In einem realen Einsatz wäre die Zahl der beteiligten Einsatzkräfte weit höher gewesen. Es wurde absichtlich ein Missverhältnis von Einsatzkräften zu den Zu-Rettenden hergestellt. Im Idealfall gibt es einen Rettungswagen pro Verletzten. Bei einem Zugunfall wären auch mehrere Helikopter und die Landespolizei im Großaufgebot zum Einsatz gekommen. Dies erklärte der leitende Notarzt Michael Bentele.

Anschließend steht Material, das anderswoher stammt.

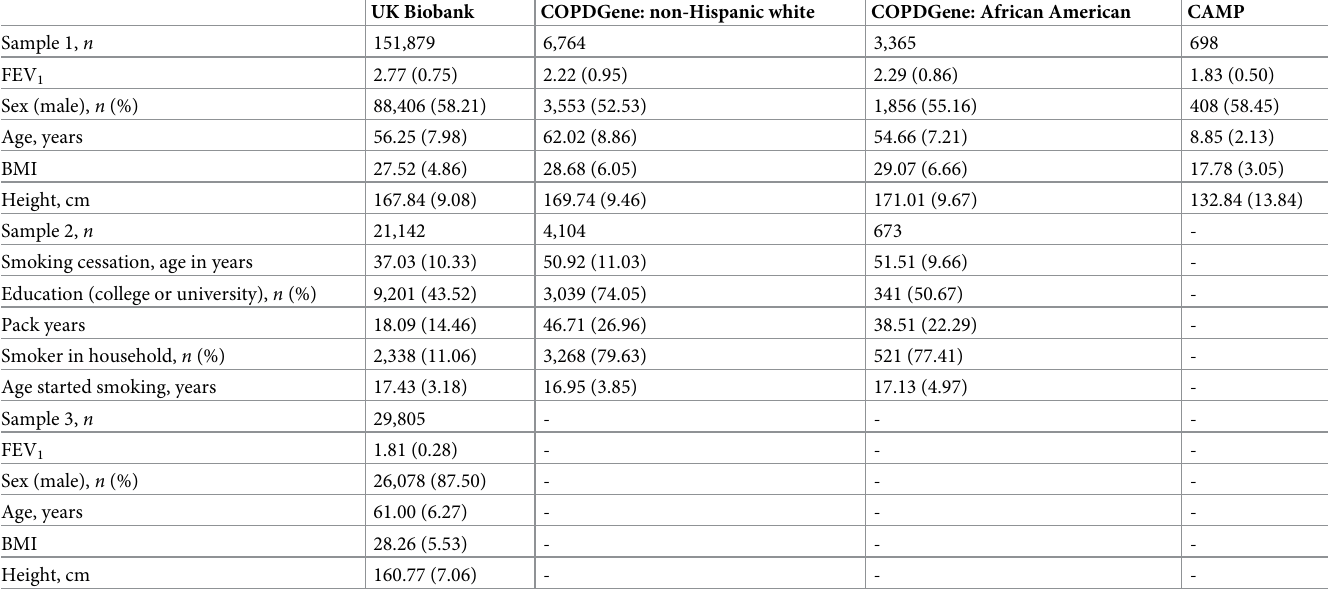
Table 1. Characteristics of subjects from the UK Biobank, COPDGene, and CAMP data. For continuous variables, we give the mean and standard deviation (i.e. mean (sd)). Sample 1 is for FEV 1 as the outcome. Sample 2 is for age at smoking cessation as the outcome and includes former smokers. Sample 3 is for FEV 1 as the outcome for the subjects with the lowest 20% of FEV 1 .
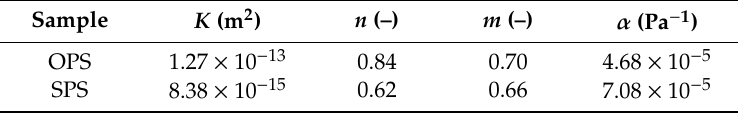
Table 3. Material parameters of samples.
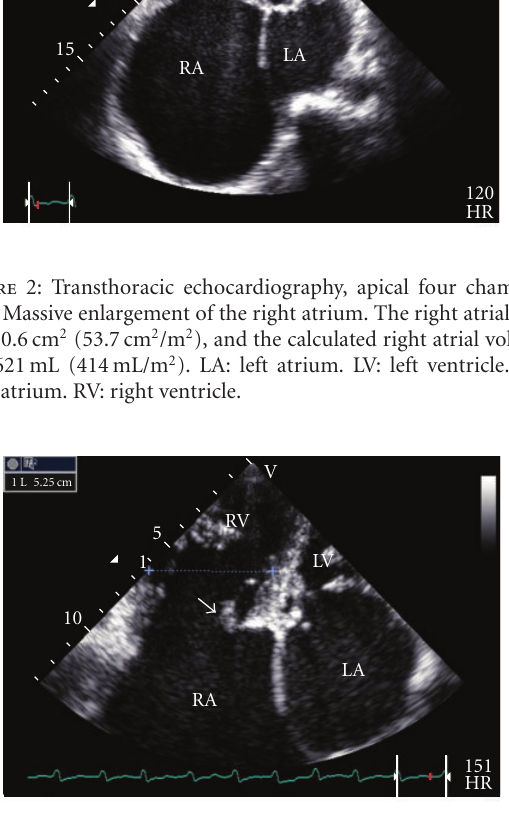
Figure 3: Transthoracic echocardiography, four apical four cham- bers view. Dilatation of the right ventricle (52.5mm, mild diam- eter). The tricuspid valve was thickened and not displaced (white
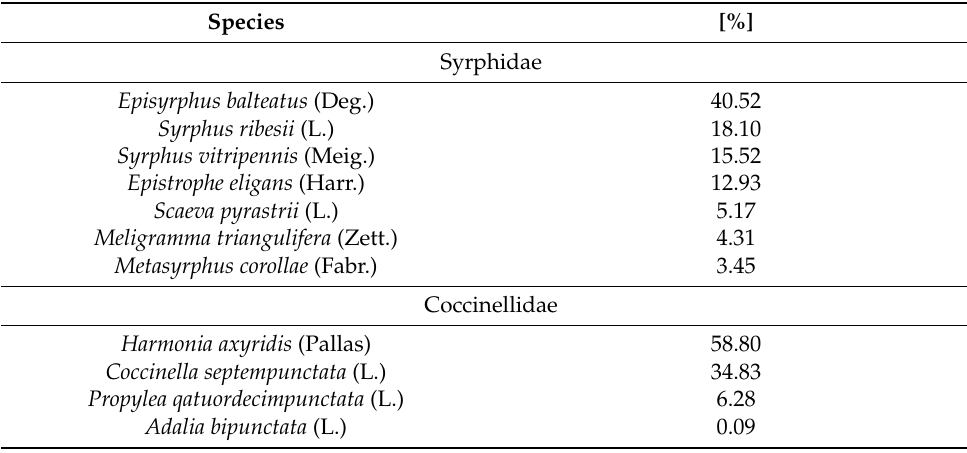
Table 5. Species composition of Syrphidae and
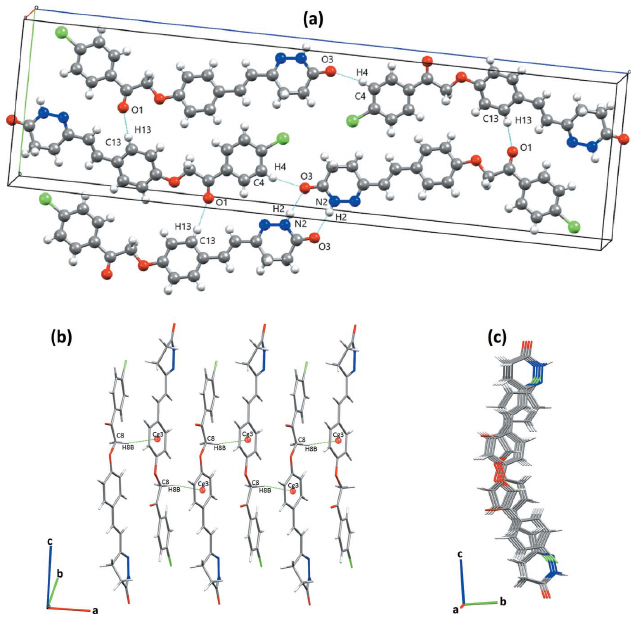
Figure 3 ( a ) Hirshfeld surfaces of the title molecule mapped over ( a ) d norm , ( b ) d e and ( c ) d i .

Positives Fazit über den Ablauf

Abschließend zeigten sich Rüdiger Lempp, Uwe Hartmann, Henry Groß und Michael Bentele (beide letztere Ärzte des DRK) zufrieden mit dem Ablauf der Übung und lobten die gute Zusammenarbeit aller Kräfte. Der Einsatz habe gezeigt, wie sinnvoll es sei, Führungsstrukturen und Abläufe zu planen und habe den Beteiligten auch ihre Möglichkeiten und Grenzen aufgezeigt. Übungen seien, so Hartmann, wichtig um die Belastbarkeit der Einsatzkräfte auf die Probe zu stellen und für den Ernstfall zu proben. Aber alle hoffen, dass dieser niemals eintreffen wird.